In this experimental study, we used cultured human primary GCs for the study. First, we performed the 3-(4,5-dimethylthiazol-2-yl)-2,5-diphenyltetrazolium bromide (MTT) test to evaluate cells viability after treatment with hydrogen peroxide (H2O2) and AST. The apoptosis rate and ROS levels were measured by flow cytometry. To determine NRF2 and phase II enzymes expression, we performed real-time polymerase chain reaction (PCR). Finally, we used western blot to measure the protein levels of NRF2 and Kelch-like ECsH-associated protein 1 (KEAP1). Enzyme activity analysis was also performed to detect NRF2 activity.

Results

This study showed that AST suppressed ROS generation (P<0.01) and cell death (P<0.05) in GCs induced by oxidative stress.

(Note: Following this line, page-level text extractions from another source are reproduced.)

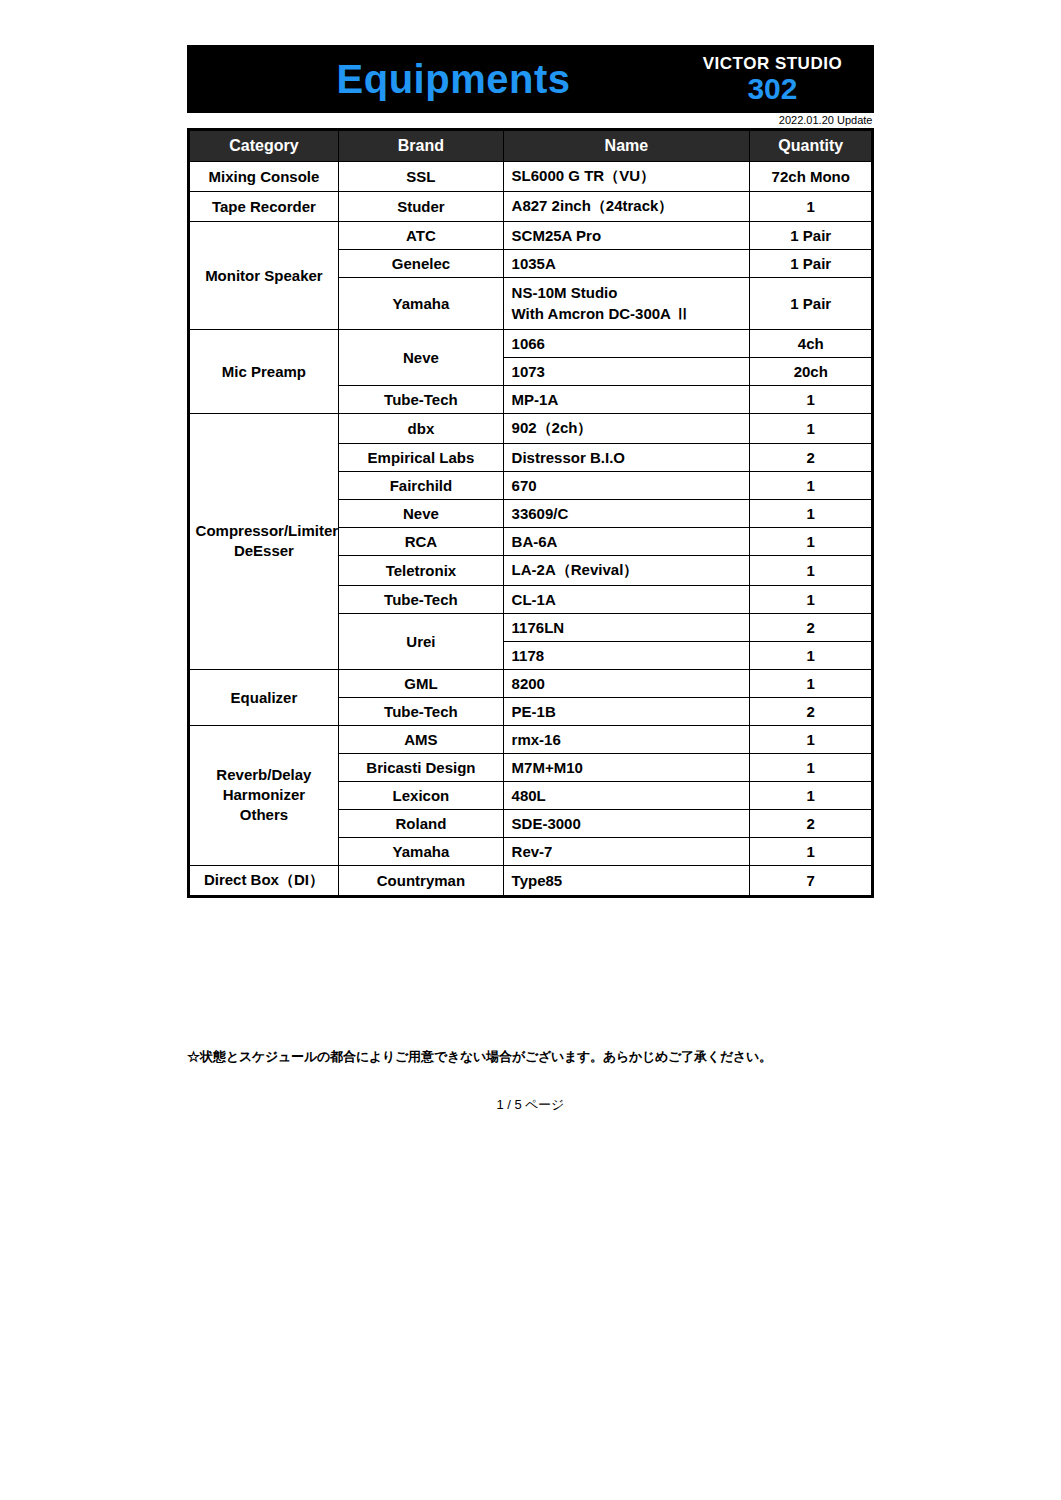Equipments
VICTOR STUDIO
302
2022.01.20 Update
| Category | Brand | Name | Quantity |
| --- | --- | --- | --- |
| Mixing Console | SSL | SL6000 G TR（VU） | 72ch Mono |
| Tape Recorder | Studer | A827 2inch（24track） | 1 |
| Monitor Speaker | ATC | SCM25A Pro | 1 Pair |
| Genelec | 1035A | 1 Pair |
| Yamaha | NS-10M Studio With Amcron DC-300A Ⅱ | 1 Pair |
| Mic Preamp | Neve | 1066 | 4ch |
| 1073 | 20ch |
| Tube-Tech | MP-1A | 1 |
| Compressor/Limiter DeEsser | dbx | 902（2ch） | 1 |
| Empirical Labs | Distressor B.I.O | 2 |
| Fairchild | 670 | 1 |
| Neve | 33609/C | 1 |
| RCA | BA-6A | 1 |
| Teletronix | LA-2A（Revival） | 1 |
| Tube-Tech | CL-1A | 1 |
| Urei | 1176LN | 2 |
| 1178 | 1 |
| Equalizer | GML | 8200 | 1 |
| Tube-Tech | PE-1B | 2 |
| Reverb/Delay Harmonizer Others | AMS | rmx-16 | 1 |
| Bricasti Design | M7M+M10 | 1 |
| Lexicon | 480L | 1 |
| Roland | SDE-3000 | 2 |
| Yamaha | Rev-7 | 1 |
| Direct Box（DI） | Countryman | Type85 | 7 |
☆状態とスケジュールの都合によりご用意できない場合がございます。あらかじめご了承ください。
1 / 5 ページ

AST also elevated gene and protein expression and nuclear localization of NRF2 and had an inhibitory effect on the protein levels of KEAP1 (P<0.05). Furthermore, when we used trigonelline (Trig) as a known inhibitor of NRF2, it attenuated the protective effects of AST by decreasing NRF2 activity and gene expression of phase II enzymes (P<0.05).

Conclusion

Our results presented the protective role of AST against oxidative stress in GCs which was mediated through up-regulating the phase II enzymes as a result of NRF2 activation. Our study may help in improving in vitro fertilization (IVF) outcomes and treatment of infertility.